# nettoyer clavier quand touches répondent plus



## crew2356 (26 Mai 2008)

salut,

j'ai renversé du coca sur mon portable powerbook g4 et depuis des touches ne répondent plus.
quelle est la meilleure manière d'y remédier ?
peut-on démonter le clavier et le nettoyer soi-meme ?

merci 

romain​


----------



## natael (27 Mai 2008)

Salut...

A mon travail, nous avons un departement "informatique" et je sais que eux utilise de l'ethanol pour ce genre de probleme. 
Ma copine avait renverse du jus d'orange sur son ordinateur. Ses touches collaient toutes, certaines repondaient plus du tout.


Alors, a tes risques et peril cependant, car son ordi etait un PC dont on pouvait separer le clavier+son electronique endomagee du reste de la structure, ce qui n'est pas le cas des macbooks. Je n'ai aucune idee de comment un macbook reagirait.
Par ailleurs, le jus d'orange a un taux d'acidite bien plus faible que le coca. Le coca a un pH de l'ordre de 2... c'est extremement acide, de l'ordre des sucs gastriques. Donc la corrosion se fait tres tres vite dans ce cas. J'ai peur que ce soit trop tard pour ton affaire. Le fait que les touches repondent plus sont certainement dus a la corrosion, plutot qu'un court-circuit du a du sucre solidifie (le sucre est conducteur... si si !!!  ) qui avait pu etre dissous et evapore avec l'ethanol.

L'ethanol est un alcool tres volatile. Il n'est pas corrosif. Tu peux essayer d'enlever la batterie de ton mac, je sais meme pas si ca se fait !! Mais peut-etre on pourra te renseigner !!!! 
Tu verses l'ethanol dans les interstices des touches qui ne repondent pas, tu tapotes la touche pour laisser l'ethanol se rependre dessous. N'abuse pas non plus du produit. quelque goutte suffiront. Mieux vaut pas assez que trop, et t'y reprendre plus tard.

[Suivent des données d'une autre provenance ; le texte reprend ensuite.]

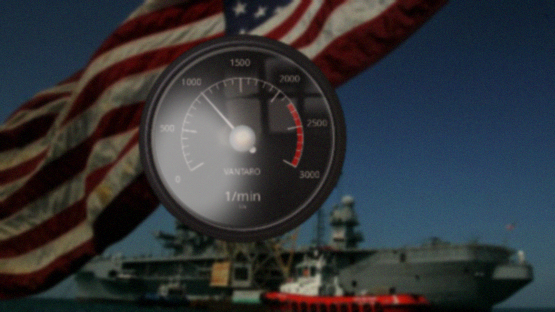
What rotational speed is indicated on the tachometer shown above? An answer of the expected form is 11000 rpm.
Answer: 1000 rpm
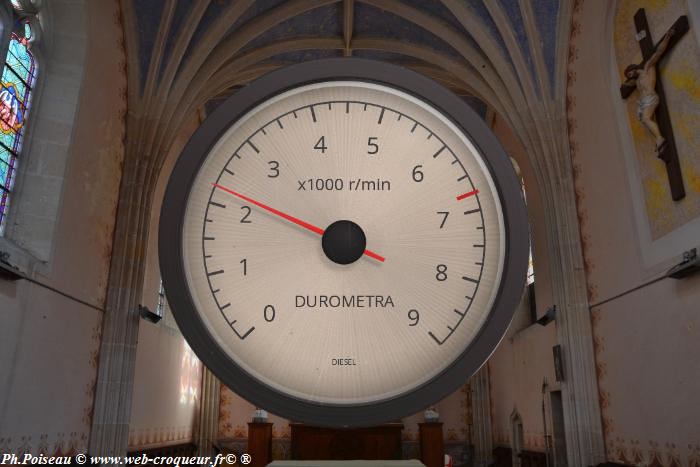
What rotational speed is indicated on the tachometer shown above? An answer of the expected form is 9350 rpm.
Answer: 2250 rpm
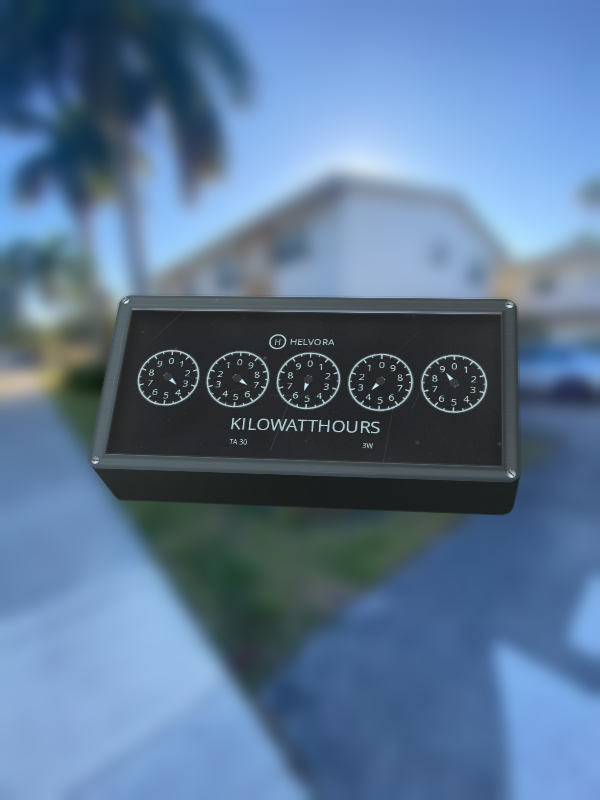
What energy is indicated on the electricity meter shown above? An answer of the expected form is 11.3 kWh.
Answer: 36539 kWh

Une fois ceci fait, tu dois attendre. Vu que le clavier est inamovible, le produit mettra plus de temps a s'evaporer de la structure. Donc je te conseille d'attendre plusieurs heures avant de remettre la batterie et de reallumer ton macbook.

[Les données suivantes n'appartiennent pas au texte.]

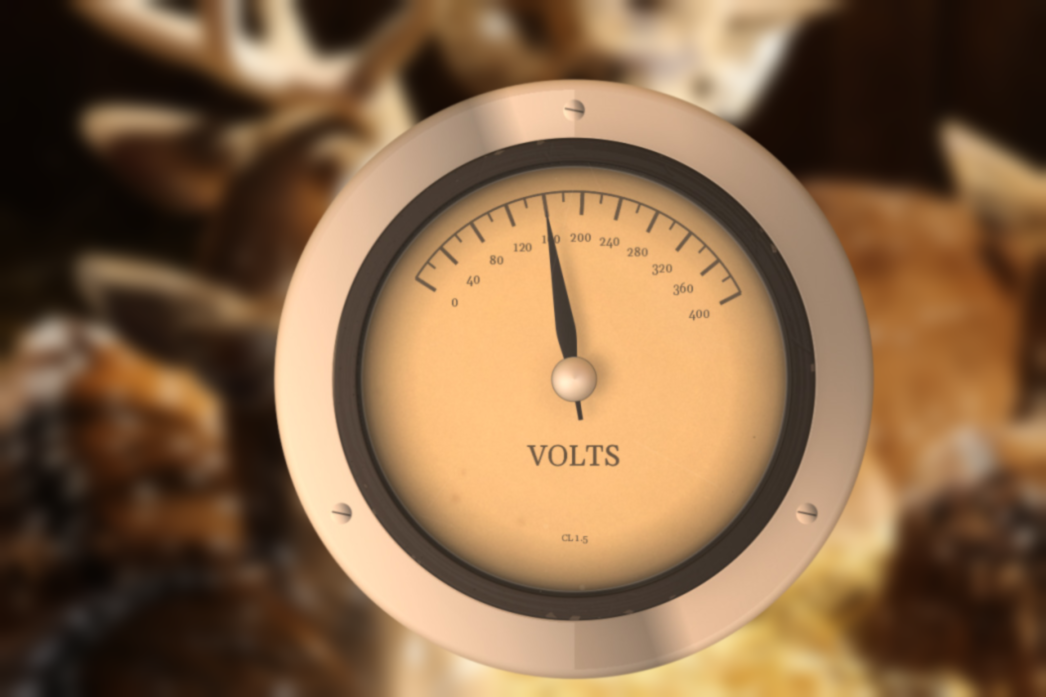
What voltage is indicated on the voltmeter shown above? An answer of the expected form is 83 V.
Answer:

Si ca refonctionne Jackpot. Si ca fonctionne pas, vraiment desole. Si t'as bousille ton Mac... toutes mes condoleances.... je serai toi je tenterai pas l'affaire avec un macbook !!!! je prendrai ca pour une excuse heureuse pour acheter le super mini clavier wireless 

Puis achete un skin clavier.... y en a marre de ces barbares qui boivent et mangent au-dessus de leur mac !!!!! HERETIQUE !!!! :rateau: :rateau: :rateau: 

Voila... bon courage l'ami. hesite pas si t'as d'autres questions qd meme...


----------